B.P. Blg. 22, 1, par. 1 provides a penalty of imprisonment of not less than thirty days but
not more than one (1) year or by a fine of not less than, but not more than double, the amount of
the check which fine shall in no case exceed two hundred thousand pesos, or both such fine and
imprisonment at the discretion of the Court. Petitioners are first-time offenders. They are
Filipino entrepreneurs who presumably contribute to the national economy. Apparently, they
brought this appeal, believing in all good faith, although mistakenly, that they had not committed
a violation of B.P. Blg. 22. Otherwise, they could simply have accepted the judgment of the trial
court and applied for probation to evade a prison term. It would best serve the ends of criminal
justice if in fixing the penalty within the range of discretion allowed by 1, par. 1, the same
philosophy underlying the Indeterminate Sentence Law is observed, namely, that of redeeming
valuable human material and preventing unnecessary deprivation of personal liberty and
economic usefulness with due regard to the protection of the social order.[10] In this case we
believe that a fine in an amount equal to double the amount of the check involved is an
appropriate penalty to impose on each of the petitioners.
WHEREFORE, the decision of the Court of Appeals is AFFIRMED with the modification
that the sentence of imprisonment is deleted and petitioners are each ordered to pay a fine
of P20,000.00 equivalent to double the amount of the check.
Melo (Acting Chairman) and Puno, JJ., concur.
Martinez, J., on official leave.


Per Justice Celia Lipana-Reyes and concurred in by Justices Corona Ibay-Somera and Salvador J. Valdez, Jr.

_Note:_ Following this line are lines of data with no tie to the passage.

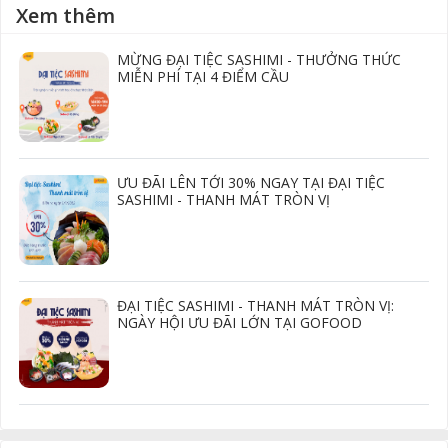
Xem thêm
MỪNG ĐẠI TIỆC SASHIMI - THƯỞNG THỨC
MIỄN PHÍ TẠI 4 ĐIỂM CẦU
ƯU ĐÃI LÊN TỚI 30% NGAY TẠI ĐẠI TIỆC
SASHIMI - THANH MÁT TRÒN VỊ
ĐẠI TIỆC SASHIMI - THANH MÁT TRÒN VỊ:
NGÀY HỘI ƯU ĐÃI LỚN TẠI GOFOOD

Per Justice Salvador J. Valdez, Jr. and concurred in by Justices Corona Ibay-Somera and Conchita Carpio Morales.


274 SCRA 572 (1997).


Navarro v. Court of Appeals, 234 SCRA 639, 643-644 (1994).


People v. Laggui, 171 SCRA 305, 311 (1989).


274 SCRA 572 (1997).


Supplemental Petition, dated May 27, 1998, pp. 2-4; Rollo, pp. 59-61.


Petition, p. 13; id., p. 33.


E.g., People v. Ballabare, 264 SCRA 350 (1996); Molina v. People, 259 SCRA 138 (1996); People v. Romero, 224
SCRA 749 (1993).

See People v. Ducosin, 59 Phil. 109, 117 (1933).